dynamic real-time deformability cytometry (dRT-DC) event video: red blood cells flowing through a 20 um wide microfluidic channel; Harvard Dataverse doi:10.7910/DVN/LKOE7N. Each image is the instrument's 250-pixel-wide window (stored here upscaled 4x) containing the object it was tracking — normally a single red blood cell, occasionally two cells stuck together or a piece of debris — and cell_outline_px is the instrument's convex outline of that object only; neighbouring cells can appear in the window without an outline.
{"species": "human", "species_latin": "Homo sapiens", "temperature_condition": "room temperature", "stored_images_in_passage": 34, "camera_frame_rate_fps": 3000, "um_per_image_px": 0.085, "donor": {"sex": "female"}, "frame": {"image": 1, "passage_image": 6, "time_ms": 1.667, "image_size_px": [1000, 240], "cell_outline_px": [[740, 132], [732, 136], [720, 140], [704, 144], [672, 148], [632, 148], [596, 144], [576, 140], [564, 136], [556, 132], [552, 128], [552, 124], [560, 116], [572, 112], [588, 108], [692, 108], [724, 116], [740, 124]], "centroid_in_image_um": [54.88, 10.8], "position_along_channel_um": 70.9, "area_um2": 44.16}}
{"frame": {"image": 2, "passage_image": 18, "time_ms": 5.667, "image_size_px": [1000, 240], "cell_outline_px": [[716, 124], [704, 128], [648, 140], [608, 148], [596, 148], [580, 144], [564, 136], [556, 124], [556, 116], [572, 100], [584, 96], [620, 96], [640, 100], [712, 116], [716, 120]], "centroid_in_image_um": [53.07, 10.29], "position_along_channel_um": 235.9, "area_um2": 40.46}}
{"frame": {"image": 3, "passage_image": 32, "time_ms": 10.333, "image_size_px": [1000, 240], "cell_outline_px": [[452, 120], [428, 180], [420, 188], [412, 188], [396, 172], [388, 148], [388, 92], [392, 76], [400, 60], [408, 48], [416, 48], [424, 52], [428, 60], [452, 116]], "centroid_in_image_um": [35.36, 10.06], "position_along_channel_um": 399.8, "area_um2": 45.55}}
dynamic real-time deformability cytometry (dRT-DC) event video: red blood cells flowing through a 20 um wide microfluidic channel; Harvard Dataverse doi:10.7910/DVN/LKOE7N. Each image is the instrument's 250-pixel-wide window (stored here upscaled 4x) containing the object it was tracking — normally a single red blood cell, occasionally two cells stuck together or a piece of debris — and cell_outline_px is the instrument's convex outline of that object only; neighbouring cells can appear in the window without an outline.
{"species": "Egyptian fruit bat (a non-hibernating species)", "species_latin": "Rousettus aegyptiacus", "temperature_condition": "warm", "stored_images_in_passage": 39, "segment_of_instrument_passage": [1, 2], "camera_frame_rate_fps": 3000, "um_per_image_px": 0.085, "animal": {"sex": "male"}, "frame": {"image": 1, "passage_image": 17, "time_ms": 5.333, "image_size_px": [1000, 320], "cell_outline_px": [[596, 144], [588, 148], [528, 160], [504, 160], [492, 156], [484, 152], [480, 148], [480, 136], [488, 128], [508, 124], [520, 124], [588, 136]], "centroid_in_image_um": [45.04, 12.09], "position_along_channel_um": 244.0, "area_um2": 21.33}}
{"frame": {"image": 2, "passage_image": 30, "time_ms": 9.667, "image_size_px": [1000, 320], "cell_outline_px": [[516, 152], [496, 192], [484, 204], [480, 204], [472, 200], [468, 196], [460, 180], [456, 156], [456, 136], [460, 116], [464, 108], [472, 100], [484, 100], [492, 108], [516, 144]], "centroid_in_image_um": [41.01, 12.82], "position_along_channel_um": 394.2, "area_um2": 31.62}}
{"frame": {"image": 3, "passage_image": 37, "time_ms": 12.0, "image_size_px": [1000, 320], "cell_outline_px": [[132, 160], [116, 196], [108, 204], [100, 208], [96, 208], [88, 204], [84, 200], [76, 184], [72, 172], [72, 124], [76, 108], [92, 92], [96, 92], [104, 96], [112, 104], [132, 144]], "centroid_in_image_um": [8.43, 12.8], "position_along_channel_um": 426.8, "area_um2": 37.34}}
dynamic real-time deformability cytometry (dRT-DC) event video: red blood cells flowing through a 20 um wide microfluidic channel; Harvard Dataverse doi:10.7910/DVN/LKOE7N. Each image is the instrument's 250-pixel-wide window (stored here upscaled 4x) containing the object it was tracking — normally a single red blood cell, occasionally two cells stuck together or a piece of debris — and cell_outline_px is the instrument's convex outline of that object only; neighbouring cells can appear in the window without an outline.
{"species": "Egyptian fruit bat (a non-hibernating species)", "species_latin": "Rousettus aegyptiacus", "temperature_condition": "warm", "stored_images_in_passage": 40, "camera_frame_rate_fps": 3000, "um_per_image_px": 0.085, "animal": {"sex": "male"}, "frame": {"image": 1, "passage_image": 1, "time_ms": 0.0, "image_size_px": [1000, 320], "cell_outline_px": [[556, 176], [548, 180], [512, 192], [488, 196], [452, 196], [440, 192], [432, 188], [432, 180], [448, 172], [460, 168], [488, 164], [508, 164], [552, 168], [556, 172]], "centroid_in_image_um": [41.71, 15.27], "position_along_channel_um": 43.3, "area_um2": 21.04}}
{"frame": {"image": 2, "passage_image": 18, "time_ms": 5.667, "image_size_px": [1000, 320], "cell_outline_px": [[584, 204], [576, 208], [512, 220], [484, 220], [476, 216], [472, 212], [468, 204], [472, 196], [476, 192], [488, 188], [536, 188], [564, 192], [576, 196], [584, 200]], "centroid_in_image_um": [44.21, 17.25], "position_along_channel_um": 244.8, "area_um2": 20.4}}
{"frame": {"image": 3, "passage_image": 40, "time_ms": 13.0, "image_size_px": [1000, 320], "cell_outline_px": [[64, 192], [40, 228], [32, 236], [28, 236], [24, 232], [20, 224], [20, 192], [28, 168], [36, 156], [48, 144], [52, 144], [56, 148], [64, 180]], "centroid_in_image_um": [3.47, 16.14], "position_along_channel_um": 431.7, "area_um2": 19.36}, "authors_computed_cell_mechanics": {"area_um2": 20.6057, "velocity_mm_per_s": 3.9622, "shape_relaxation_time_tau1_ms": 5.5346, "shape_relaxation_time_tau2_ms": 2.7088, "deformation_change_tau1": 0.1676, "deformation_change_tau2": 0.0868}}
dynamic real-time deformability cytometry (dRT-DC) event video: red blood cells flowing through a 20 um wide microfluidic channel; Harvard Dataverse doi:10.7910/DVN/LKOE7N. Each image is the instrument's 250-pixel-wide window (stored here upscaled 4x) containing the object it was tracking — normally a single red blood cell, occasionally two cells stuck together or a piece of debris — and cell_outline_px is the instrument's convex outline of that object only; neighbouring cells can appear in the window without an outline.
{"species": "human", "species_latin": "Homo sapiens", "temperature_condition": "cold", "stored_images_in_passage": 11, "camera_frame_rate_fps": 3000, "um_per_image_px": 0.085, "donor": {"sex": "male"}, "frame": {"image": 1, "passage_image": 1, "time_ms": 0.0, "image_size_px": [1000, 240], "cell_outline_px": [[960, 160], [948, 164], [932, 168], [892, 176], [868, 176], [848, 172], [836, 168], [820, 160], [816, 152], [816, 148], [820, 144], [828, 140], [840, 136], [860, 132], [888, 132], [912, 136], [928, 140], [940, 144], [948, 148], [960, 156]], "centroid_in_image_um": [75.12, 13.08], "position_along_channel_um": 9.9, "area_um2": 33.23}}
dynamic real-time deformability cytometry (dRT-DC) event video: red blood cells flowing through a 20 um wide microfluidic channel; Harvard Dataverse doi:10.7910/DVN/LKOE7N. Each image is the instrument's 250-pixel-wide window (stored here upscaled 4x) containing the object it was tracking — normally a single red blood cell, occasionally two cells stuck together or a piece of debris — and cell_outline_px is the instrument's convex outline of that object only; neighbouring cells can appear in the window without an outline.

========================================================================

Aim of the task: Retype all the records, matching them exactly.

Solution to this exercise:
dynamic real-time deformability cytometry (dRT-DC) event video: red blood cells flowing through a 20 um wide microfluidic channel; Harvard Dataverse doi:10.7910/DVN/LKOE7N. Each image is the instrument's 250-pixel-wide window (stored here upscaled 4x) containing the object it was tracking — normally a single red blood cell, occasionally two cells stuck together or a piece of debris — and cell_outline_px is the instrument's convex outline of that object only; neighbouring cells can appear in the window without an outline.
{"species": "human", "species_latin": "Homo sapiens", "temperature_condition": "room temperature", "stored_images_in_passage": 34, "camera_frame_rate_fps": 3000, "um_per_image_px": 0.085, "donor": {"sex": "female"}, "frame": {"image": 1, "passage_image": 6, "time_ms": 1.667, "image_size_px": [1000, 240], "cell_outline_px": [[740, 132], [732, 136], [720, 140], [704, 144], [672, 148], [632, 148], [596, 144], [576, 140], [564, 136], [556, 132], [552, 128], [552, 124], [560, 116], [572, 112], [588, 108], [692, 108], [724, 116], [740, 124]], "centroid_in_image_um": [54.88, 10.8], "position_along_channel_um": 70.9, "area_um2": 44.16}}
{"frame": {"image": 2, "passage_image": 18, "time_ms": 5.667, "image_size_px": [1000, 240], "cell_outline_px": [[716, 124], [704, 128], [648, 140], [608, 148], [596, 148], [580, 144], [564, 136], [556, 124], [556, 116], [572, 100], [584, 96], [620, 96], [640, 100], [712, 116], [716, 120]], "centroid_in_image_um": [53.07, 10.29], "position_along_channel_um": 235.9, "area_um2": 40.46}}
{"frame": {"image": 3, "passage_image": 32, "time_ms": 10.333, "image_size_px": [1000, 240], "cell_outline_px": [[452, 120], [428, 180], [420, 188], [412, 188], [396, 172], [388, 148], [388, 92], [392, 76], [400, 60], [408, 48], [416, 48], [424, 52], [428, 60], [452, 116]], "centroid_in_image_um": [35.36, 10.06], "position_along_channel_um": 399.8, "area_um2": 45.55}}
dynamic real-time deformability cytometry (dRT-DC) event video: red blood cells flowing through a 20 um wide microfluidic channel; Harvard Dataverse doi:10.7910/DVN/LKOE7N. Each image is the instrument's 250-pixel-wide window (stored here upscaled 4x) containing the object it was tracking — normally a single red blood cell, occasionally two cells stuck together or a piece of debris — and cell_outline_px is the instrument's convex outline of that object only; neighbouring cells can appear in the window without an outline.
{"species": "Egyptian fruit bat (a non-hibernating species)", "species_latin": "Rousettus aegyptiacus", "temperature_condition": "warm", "stored_images_in_passage": 39, "segment_of_instrument_passage": [1, 2], "camera_frame_rate_fps": 3000, "um_per_image_px": 0.085, "animal": {"sex": "male"}, "frame": {"image": 1, "passage_image": 17, "time_ms": 5.333, "image_size_px": [1000, 320], "cell_outline_px": [[596, 144], [588, 148], [528, 160], [504, 160], [492, 156], [484, 152], [480, 148], [480, 136], [488, 128], [508, 124], [520, 124], [588, 136]], "centroid_in_image_um": [45.04, 12.09], "position_along_channel_um": 244.0, "area_um2": 21.33}}
{"frame": {"image": 2, "passage_image": 30, "time_ms": 9.667, "image_size_px": [1000, 320], "cell_outline_px": [[516, 152], [496, 192], [484, 204], [480, 204], [472, 200], [468, 196], [460, 180], [456, 156], [456, 136], [460, 116], [464, 108], [472, 100], [484, 100], [492, 108], [516, 144]], "centroid_in_image_um": [41.01, 12.82], "position_along_channel_um": 394.2, "area_um2": 31.62}}
{"frame": {"image": 3, "passage_image": 37, "time_ms": 12.0, "image_size_px": [1000, 320], "cell_outline_px": [[132, 160], [116, 196], [108, 204], [100, 208], [96, 208], [88, 204], [84, 200], [76, 184], [72, 172], [72, 124], [76, 108], [92, 92], [96, 92], [104, 96], [112, 104], [132, 144]], "centroid_in_image_um": [8.43, 12.8], "position_along_channel_um": 426.8, "area_um2": 37.34}}
dynamic real-time deformability cytometry (dRT-DC) event video: red blood cells flowing through a 20 um wide microfluidic channel; Harvard Dataverse doi:10.7910/DVN/LKOE7N. Each image is the instrument's 250-pixel-wide window (stored here upscaled 4x) containing the object it was tracking — normally a single red blood cell, occasionally two cells stuck together or a piece of debris — and cell_outline_px is the instrument's convex outline of that object only; neighbouring cells can appear in the window without an outline.
{"species": "Egyptian fruit bat (a non-hibernating species)", "species_latin": "Rousettus aegyptiacus", "temperature_condition": "warm", "stored_images_in_passage": 40, "camera_frame_rate_fps": 3000, "um_per_image_px": 0.085, "animal": {"sex": "male"}, "frame": {"image": 1, "passage_image": 1, "time_ms": 0.0, "image_size_px": [1000, 320], "cell_outline_px": [[556, 176], [548, 180], [512, 192], [488, 196], [452, 196], [440, 192], [432, 188], [432, 180], [448, 172], [460, 168], [488, 164], [508, 164], [552, 168], [556, 172]], "centroid_in_image_um": [41.71, 15.27], "position_along_channel_um": 43.3, "area_um2": 21.04}}
{"frame": {"image": 2, "passage_image": 18, "time_ms": 5.667, "image_size_px": [1000, 320], "cell_outline_px": [[584, 204], [576, 208], [512, 220], [484, 220], [476, 216], [472, 212], [468, 204], [472, 196], [476, 192], [488, 188], [536, 188], [564, 192], [576, 196], [584, 200]], "centroid_in_image_um": [44.21, 17.25], "position_along_channel_um": 244.8, "area_um2": 20.4}}
{"frame": {"image": 3, "passage_image": 40, "time_ms": 13.0, "image_size_px": [1000, 320], "cell_outline_px": [[64, 192], [40, 228], [32, 236], [28, 236], [24, 232], [20, 224], [20, 192], [28, 168], [36, 156], [48, 144], [52, 144], [56, 148], [64, 180]], "centroid_in_image_um": [3.47, 16.14], "position_along_channel_um": 431.7, "area_um2": 19.36}, "authors_computed_cell_mechanics": {"area_um2": 20.6057, "velocity_mm_per_s": 3.9622, "shape_relaxation_time_tau1_ms": 5.5346, "shape_relaxation_time_tau2_ms": 2.7088, "deformation_change_tau1": 0.1676, "deformation_change_tau2": 0.0868}}
dynamic real-time deformability cytometry (dRT-DC) event video: red blood cells flowing through a 20 um wide microfluidic channel; Harvard Dataverse doi:10.7910/DVN/LKOE7N. Each image is the instrument's 250-pixel-wide window (stored here upscaled 4x) containing the object it was tracking — normally a single red blood cell, occasionally two cells stuck together or a piece of debris — and cell_outline_px is the instrument's convex outline of that object only; neighbouring cells can appear in the window without an outline.
{"species": "human", "species_latin": "Homo sapiens", "temperature_condition": "cold", "stored_images_in_passage": 11, "camera_frame_rate_fps": 3000, "um_per_image_px": 0.085, "donor": {"sex": "male"}, "frame": {"image": 1, "passage_image": 1, "time_ms": 0.0, "image_size_px": [1000, 240], "cell_outline_px": [[960, 160], [948, 164], [932, 168], [892, 176], [868, 176], [848, 172], [836, 168], [820, 160], [816, 152], [816, 148], [820, 144], [828, 140], [840, 136], [860, 132], [888, 132], [912, 136], [928, 140], [940, 144], [948, 148], [960, 156]], "centroid_in_image_um": [75.12, 13.08], "position_along_channel_um": 9.9, "area_um2": 33.23}}
dynamic real-time deformability cytometry (dRT-DC) event video: red blood cells flowing through a 20 um wide microfluidic channel; Harvard Dataverse doi:10.7910/DVN/LKOE7N. Each image is the instrument's 250-pixel-wide window (stored here upscaled 4x) containing the object it was tracking — normally a single red blood cell, occasionally two cells stuck together or a piece of debris — and cell_outline_px is the instrument's convex outline of that object only; neighbouring cells can appear in the window without an outline.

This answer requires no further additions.